このような問題を防ぐために、ファイルサイズの範囲をチェックする仕組みを追加しましょう。
def check_file_size(folder_path, min_size=1, max_size=10_000_000):
"""
ファイルサイズが妥当かをチェックする
:param folder_path: チェック対象のフォルダパス
:param min_size: ファイルサイズの下限(デフォルトは1バイト)
:param max_size: ファイルサイズの上限(デフォルトは10MB)
"""
print("\nファイルサイズのチェックを開始します...")
for root, _, files in os.walk(folder_path):
for file in files:
# ファイルパスを取得
file_path = os.path.join(root, file)
# ファイルサイズを取得
file_size = os.path.getsize(file_path)
# ファイルサイズをチェック
if file_size < min_size:
print(f"エラー: {file} のサイズが小さすぎます({file_size} バイト < {min_size} バイト)")

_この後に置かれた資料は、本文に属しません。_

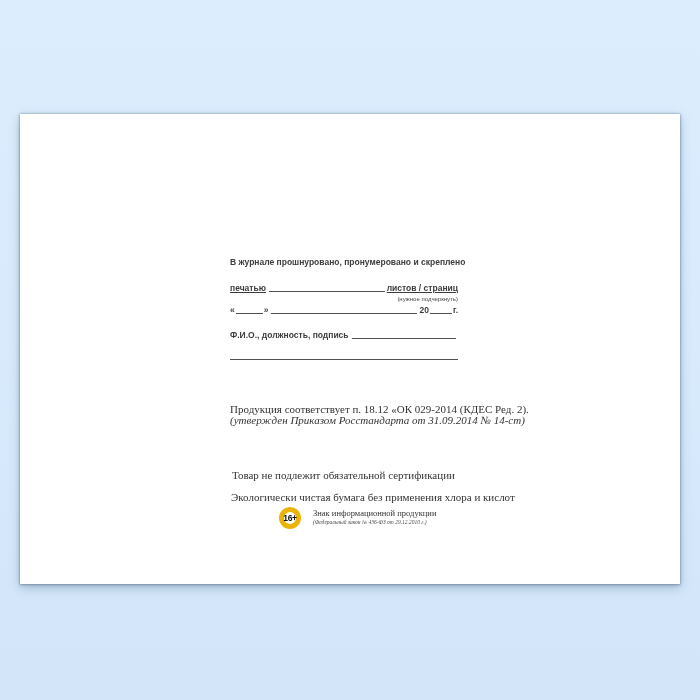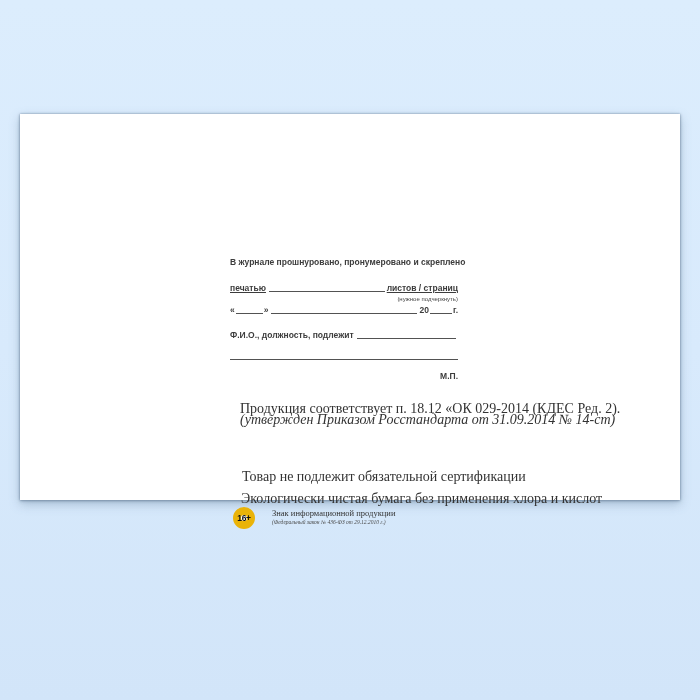"В журнале прошнуровано, пронумеровано и" .paper { height: 386px -> 470px }
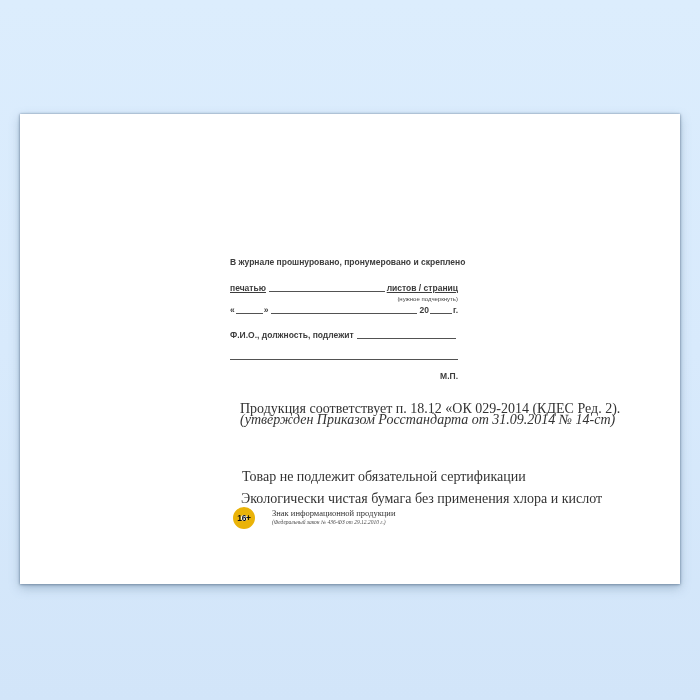"Ф.И.О., должность, подлежит" span.bold { text: подлежит -> подпись }
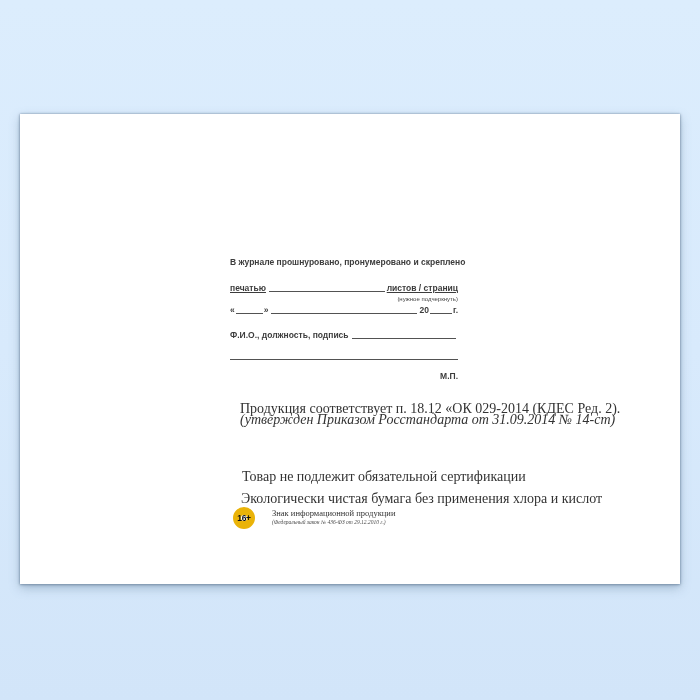"М.П." div.abs { html: <div>М.П.</div> -> none }
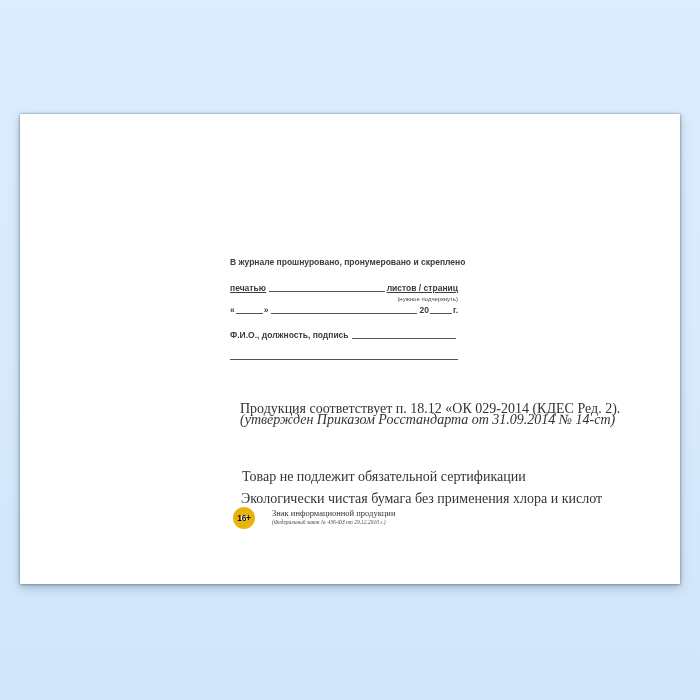"Продукция соответствует п. 18.12 «ОК" .serif { font-size: 14px -> 11px; margin-left: 10px -> none }
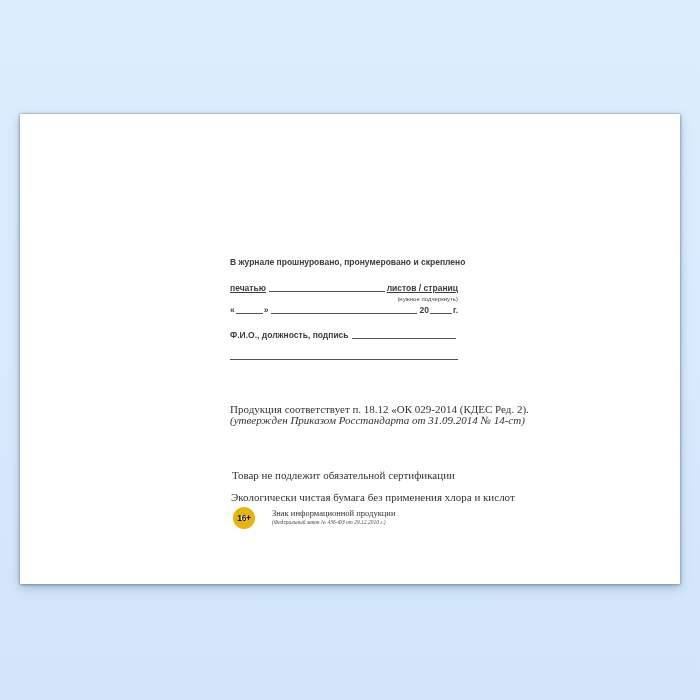"16+" .badge { border: 8px solid #eab308 -> 5px solid #eab308; margin-left: none -> 46px }
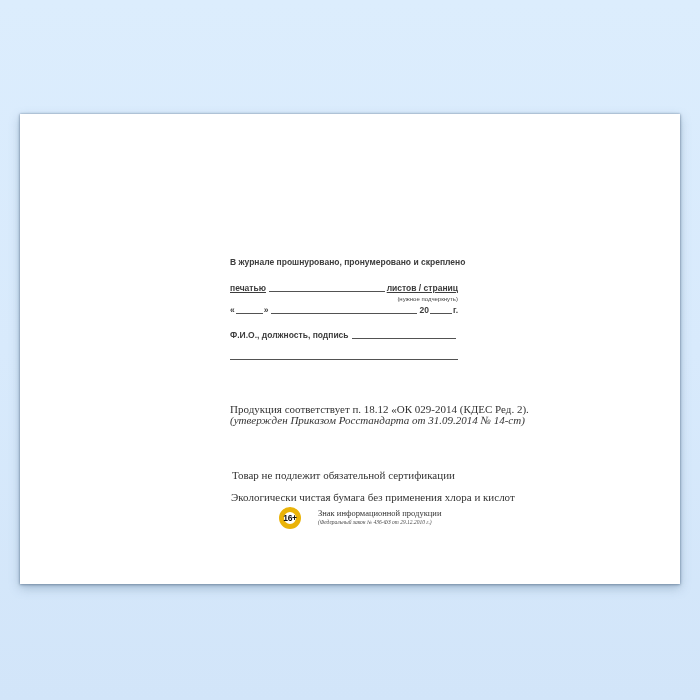"Знак информационной продукции" .age-text { margin-left: 17px -> 12px }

elif file_size > max_size:
print(f"エラー: {file} のサイズが大きすぎます({file_size} バイト > {max_size} バイト)")
出力例
ファイルサイズのチェックを開始します...
エラー: file6_empty.wav のサイズが小さすぎます(0 バイト < 1 バイト)
まとめ
プロジェクトの品質を保つためにも。サウンド素材のチェックは欠かせません。今回の記事ではPythonを使って自動化スクリプトを作成を行いました。これによってトラブルを未然に防ぎ、開発チーム全体の負担を軽減することができます。
本記事で紹介したスクリプトは、ゲーム開発以外の音声処理プロジェクトにも応用できます。また、もしも更に発展したチェックを実現したい場合は以下のような拡張を検討してみてください。
-
音声の波形やスペクトル解析
- 特定の周波数帯の確認や、異常音の検出。
-
自動修正機能の追加
- 命名規則や音量の調整、無音部分のトリミングをスクリプトで自動化。
-
CI/CD パイプラインへの統合
- 音声素材を納品後すぐに自動チェックする仕組みを構築。
自動化できるところは機械に任せて、ミスや漏れが発生しない環境を作り上げていきましょう!